## Entries shown
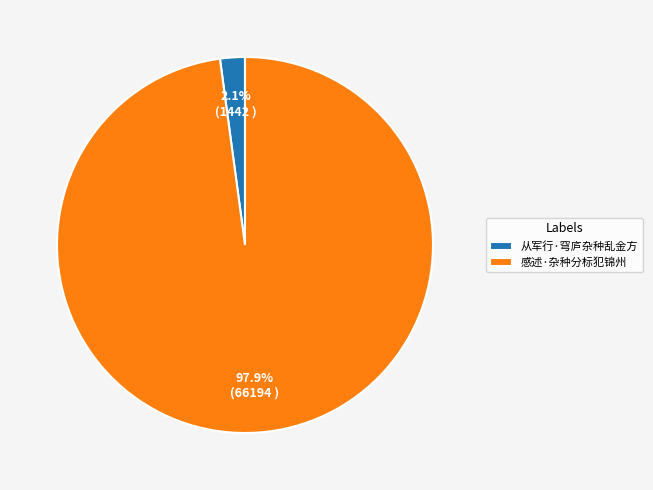

How many segments does this pie chart have?

2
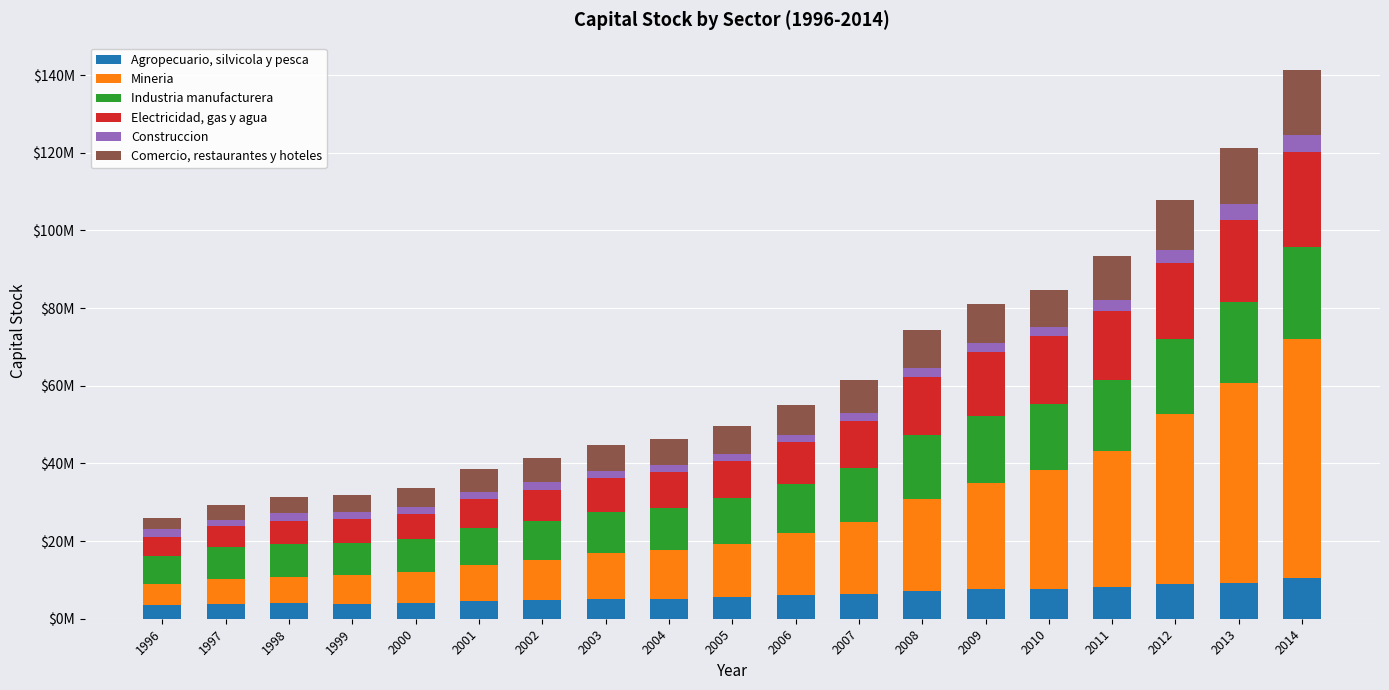

Where is Electricidad, gas y agua nearest to the value 14602054?

2008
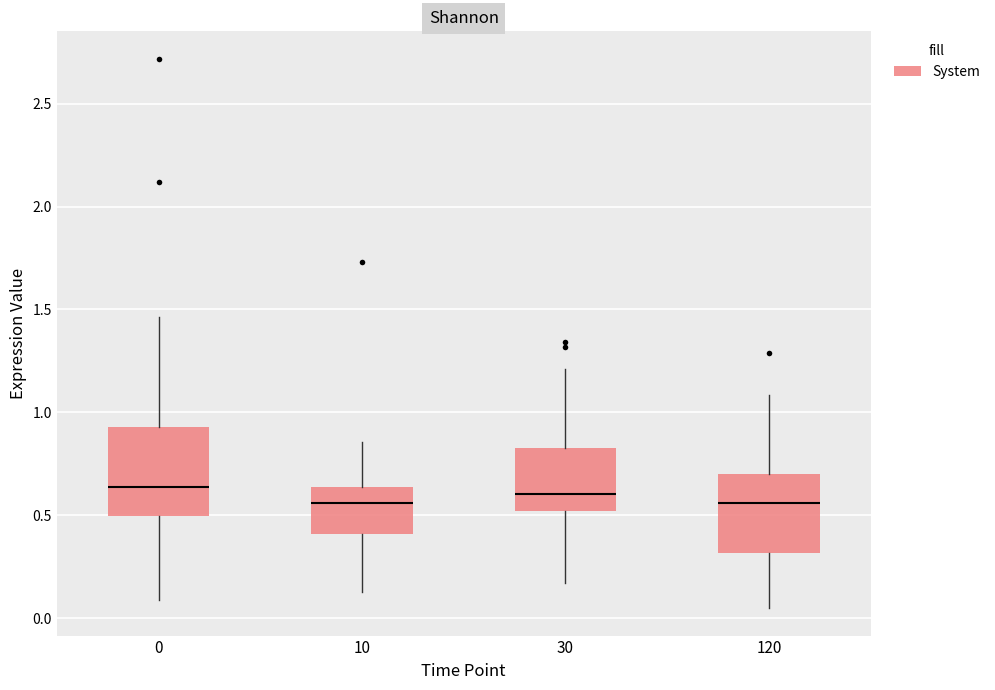

Reading left to right, read every box against the y-axis: the position of its median line, the range the box covers, and the ends of its whiskers. The values are not printed on the chart, so give them approximately, as read against the axis.

0: median 0.65, box 0.50 to 0.95, whiskers 0.10 to 1.45
10: median 0.55, box 0.40 to 0.65, whiskers 0.15 to 0.85
30: median 0.60, box 0.50 to 0.80, whiskers 0.15 to 1.20
120: median 0.55, box 0.30 to 0.70, whiskers 0.05 to 1.10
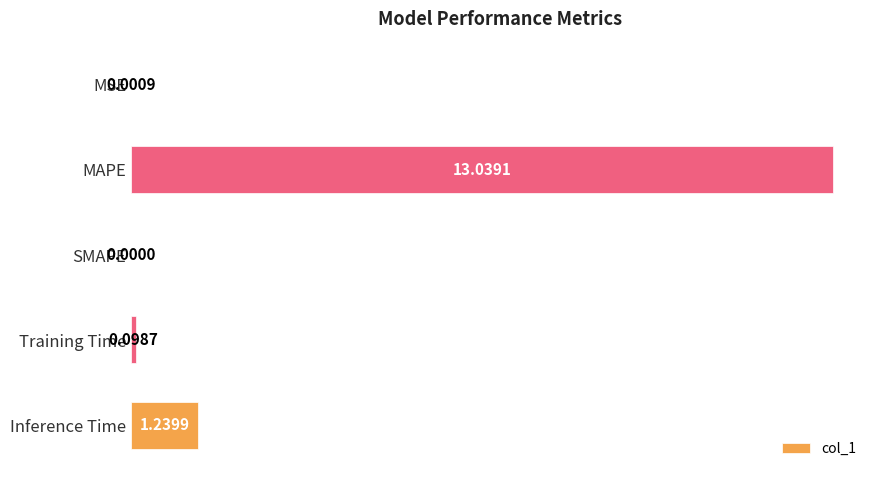

At which label is the value closest to 6?

Inference Time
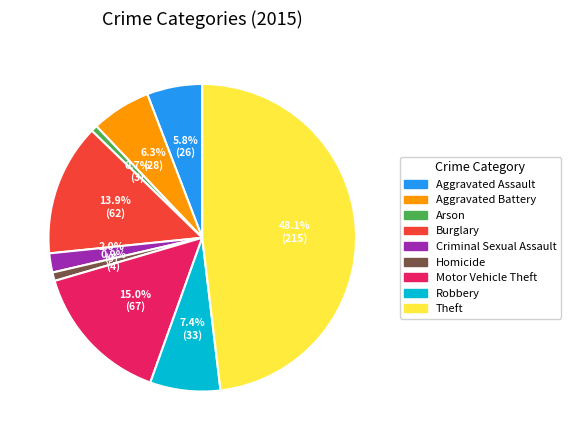

Do Theft and Aggravated Assault together represent more than half of the pie?

Yes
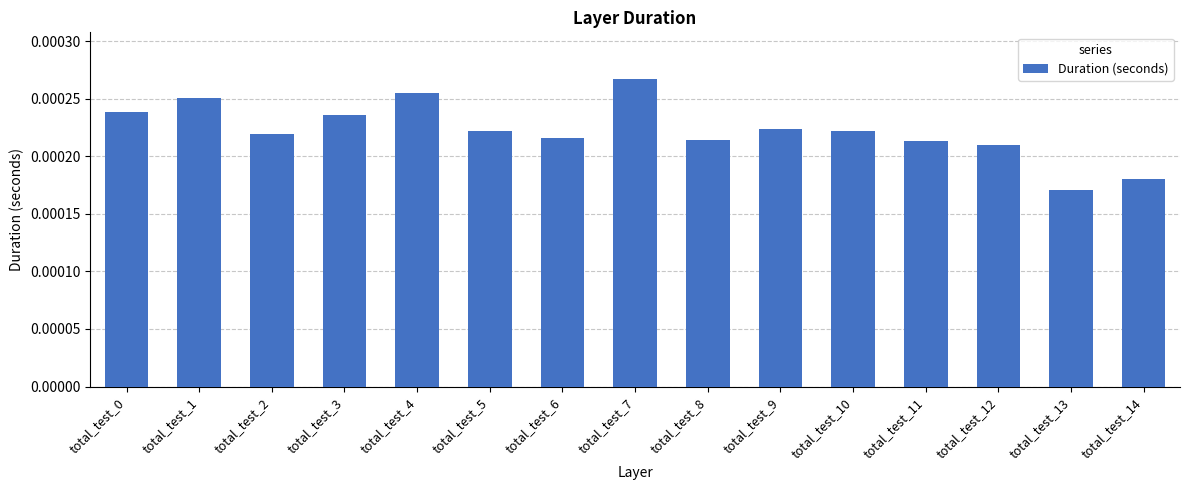

At which category does the chart reach its minimum across all series?

total_test_13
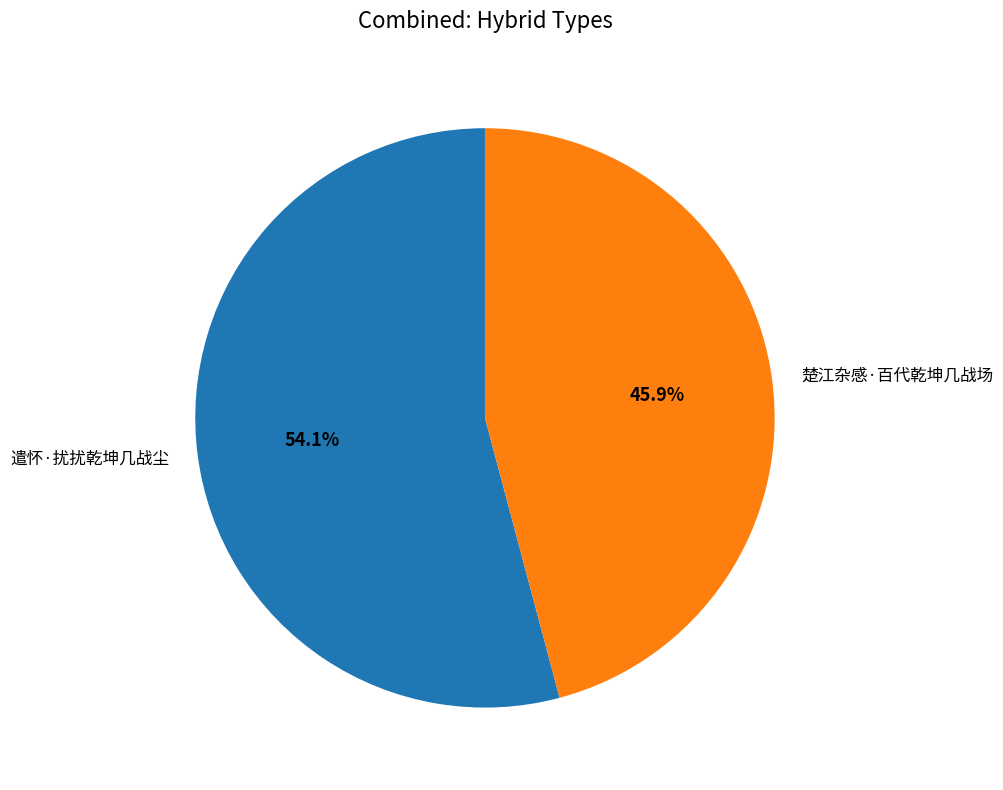

What is the majority slice?

遣怀·扰扰乾坤几战尘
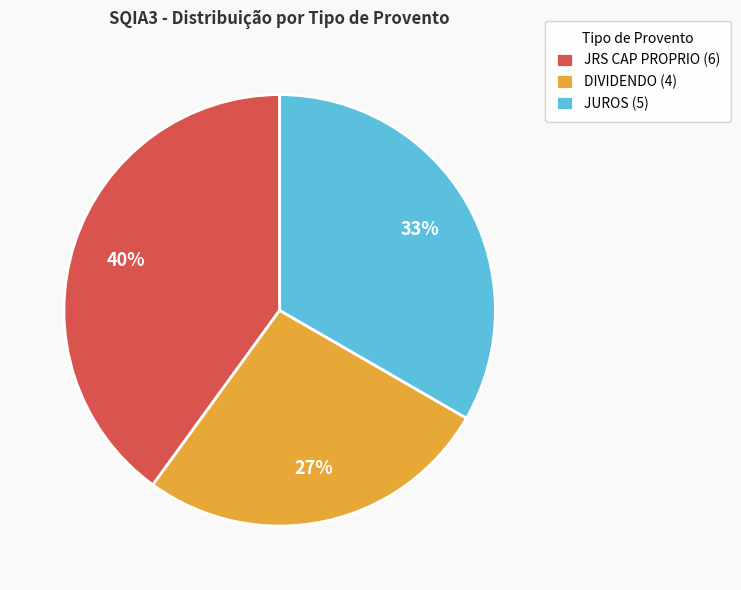

Which slice is the smallest?

DIVIDENDO (4)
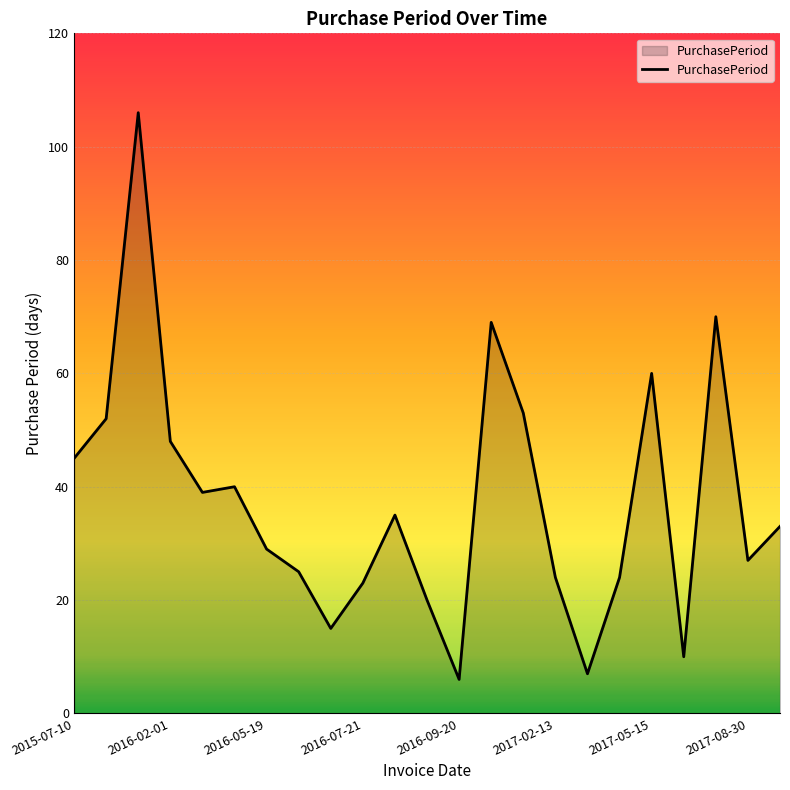

What is the difference between the maximum and minimum values?

100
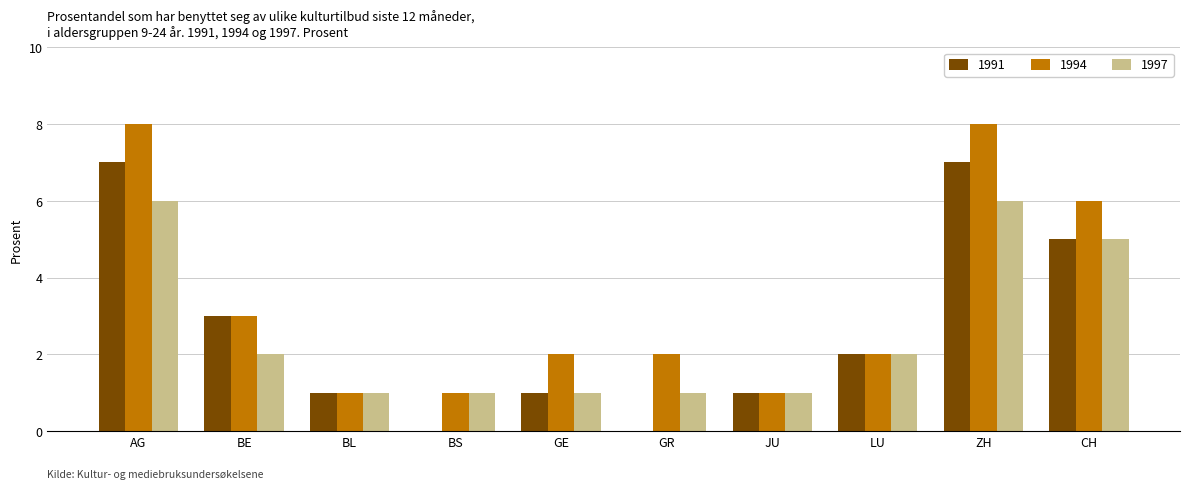

Which series has the largest total across all categories?

1994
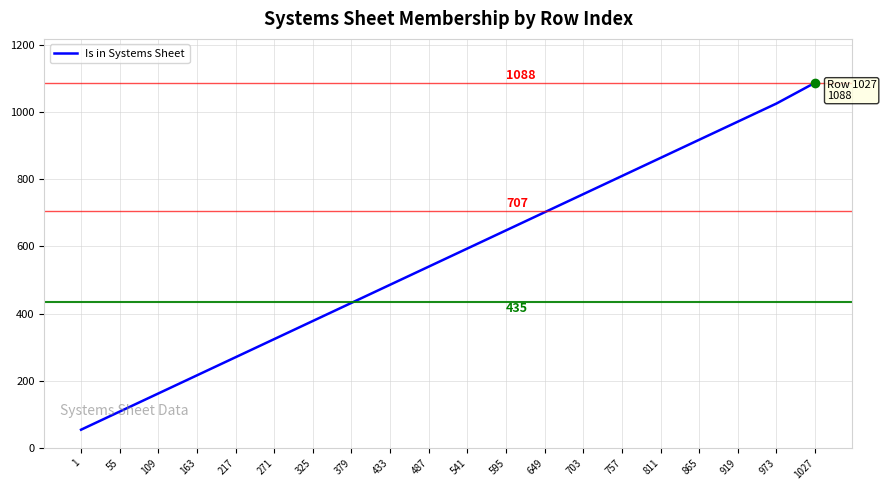

What is the difference between the values at 109 and 325?

216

## Activity
Arrange every line of the records above as one numbered list, omitting the blank lines. Leave the pictures out of your answer.

## Response
1. How many segments does this pie chart have?
2. 2
3. Where is Electricidad, gas y agua nearest to the value 14602054?
4. 2008
5. Reading left to right, read every box against the y-axis: the position of its median line, the range the box covers, and the ends of its whiskers. The values are not printed on the chart, so give them approximately, as read against the axis.
6. 0: median 0.65, box 0.50 to 0.95, whiskers 0.10 to 1.45
7. 10: median 0.55, box 0.40 to 0.65, whiskers 0.15 to 0.85
8. 30: median 0.60, box 0.50 to 0.80, whiskers 0.15 to 1.20
9. 120: median 0.55, box 0.30 to 0.70, whiskers 0.05 to 1.10
10. At which label is the value closest to 6?
11. Inference Time
12. Do Theft and Aggravated Assault together represent more than half of the pie?
13. Yes
14. At which category does the chart reach its minimum across all series?
15. total_test_13
16. What is the majority slice?
17. 遣怀·扰扰乾坤几战尘
18. Which slice is the smallest?
19. DIVIDENDO (4)
20. What is the difference between the maximum and minimum values?
21. 100
22. Which series has the largest total across all categories?
23. 1994
24. What is the difference between the values at 109 and 325?
25. 216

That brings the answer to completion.